La métaphore vient de loin [31]. Louise Michel avait probablement des réminiscences de Paule Mink, et de son essai Les Mouches et les araignées [32] (paru d’abord le 17 décembre 1869, le volume fut ensuite réédité en 1880 et sous-titré : Études sociales. Les mouches et les araignées, suivi d’une étude sur Louise Michel : Une héroïne populaire  [33]).

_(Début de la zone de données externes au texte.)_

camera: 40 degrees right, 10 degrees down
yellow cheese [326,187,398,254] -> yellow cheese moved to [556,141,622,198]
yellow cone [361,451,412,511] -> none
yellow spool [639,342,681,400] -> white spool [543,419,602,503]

Enfin, on trouvera dans Le Claque-dents une critique du pouvoir. Le récit se passe en période de candidatures électorales, et deux candidats burlesques sont ridiculisés : Arsène Poignon et Stanislas Trifouillard. Mais la satire va bien plus loin que la simple caricature des candidats :

« Les gens qui s’appellent l’État, qui s’appellent même pour quelques-uns la République, ne savaient quelle décision prendre, le savent-ils jamais ? » [34]

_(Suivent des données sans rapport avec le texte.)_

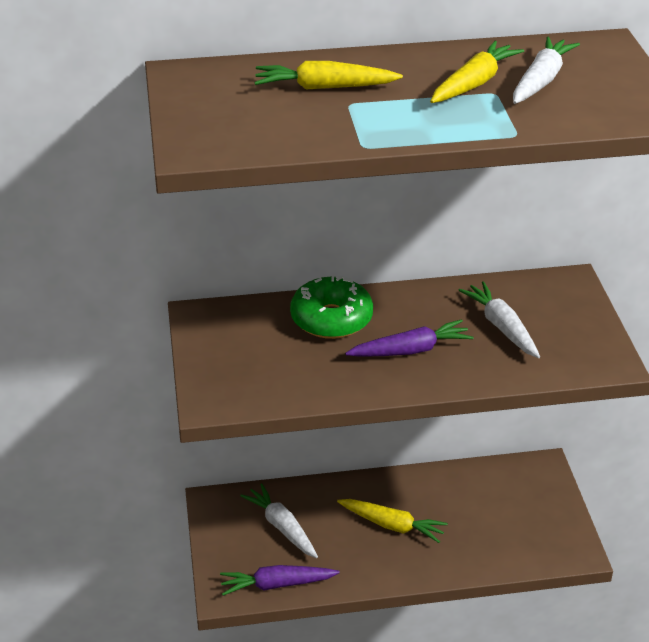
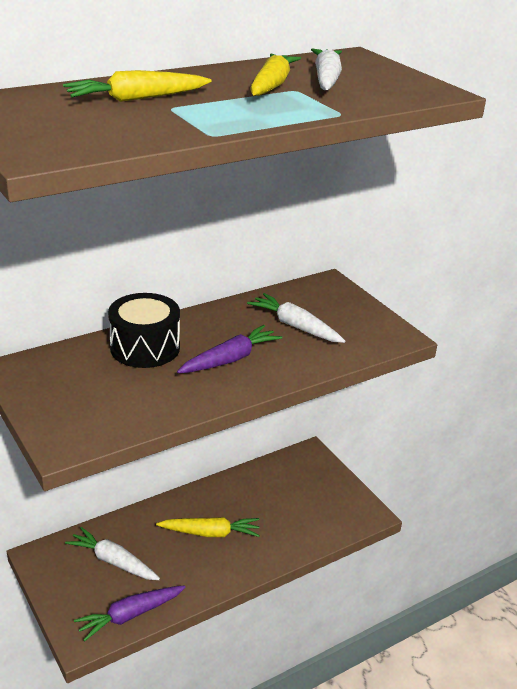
camera: 25 degrees left, 5 degrees down
green donut [290,276,373,339] -> black drum [108,293,180,368]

L’auteur s’attaque au principe même de la représentation politique, d’une façon discrète mais néanmoins évidente :

« Sylvestre, avec son doux regard, ses manières distinguées, son affabilité, chamarré qu’il était de cordons, constellé de déclarations, faisait vraiment bonne figure. Pour ceux qui aiment la représentation, c’était un beau représentant du pouvoir » [35].

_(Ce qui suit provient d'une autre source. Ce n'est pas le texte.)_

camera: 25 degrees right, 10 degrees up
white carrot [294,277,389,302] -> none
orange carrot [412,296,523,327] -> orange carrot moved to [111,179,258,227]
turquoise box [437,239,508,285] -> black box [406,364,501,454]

Roman de la révolution, le Claque-dents peint un tableau apocalyptique de l’époque (chapitre XXV), montre la préparation de tous les malheureux à l’assaut final (chapitre XXXII), et annonce une nouvelle ère (chapitre XXXIII). Cette révolution se prépare alors même qu’on fête un « centenaire historique » [36]. La révolution est évidemment anarchiste : on nous dit dans le récit que les anarchistes sont arrêtés sans raison, mais l’idée anarchiste fait son chemin. Même Esther, fille du baron Éléazar, lit les Paroles d’un révolté de « Krapotkine » . Ainsi les aventures embrouillées du roman-feuilleton sont mises ici au service d’une dénonciation du système capitaliste :

« [...] Ce que nous avons démêlé des projets monstrueux des bandes capitalistes et autres, et que nous disons hautement, n’est pas étranger au procès dont nous sommes victimes. C’est ce qu’on appelle un changement de piste. Au lieu de laisser la foule voir d’où viennent les misères on lui indique une source fausse » [37].

Le roman se termine sur cette image qui se veut prophétique : « La sociale seule était à l’horizon » [38]. En effet, l’apothéose du dernier chapitre est sans ambiguïté :

« C’était bien la République Sociale du monde, du genre humain : la terre respirait comme lavée par l’orage, un échelon était monté dans l’humanité.

Il n’y avait plus qu’à enfouir le cadavre du vieux monde en donnant le jour au nouveau » [39].

Louise Michel a donc fait du chemin depuis qu’elle écrivait La Misère : désormais, les théories politiques sont « pensées dans le cadre du roman, comme des forces mobilisatrices susceptibles de menacer le capital » (selon les mots de Daniel Armogathe [40]) et parvient à ne garder du roman-feuilleton que ce qui sert son imagination créatrice, en le vidant de tous les stéréotypes au service de l’idéologie dominante. La démarche d’Émile Pouget est identique, dans les feuilletons qu’il publie dans le Père Peinard (ou dans « La Calotte internationale », par exemple, qui paraît en 1897) : bien des thèmes lui sont communs avec Louise Michel.

J’ai voulu donner ici un aperçu de certains romans, qui exposent des thèmes récurrents dans la production littéraire anarchiste. Romans de dénonciation, ils sont aussi des appels à l’action. Réfléchissant sur les rapports de domination au sein de la société, les écrivains anarchistes ne font pas l’impasse sur l’autorité présente au sein même du langage. Adoptant toutes les formes de l’époque, du roman réaliste au roman allégorique, en passant par le roman-feuilleton, ils tentent d’investir le domaine romanesque avec des thématiques révolutionnaires.

Caroline GRANIER

"Nous sommes des briseurs de formules". Les écrivains anarchistes en France à la fin du dix-neuvième siècle. Thèse de doctorat de l’Université Paris 8. 6 décembre 2003.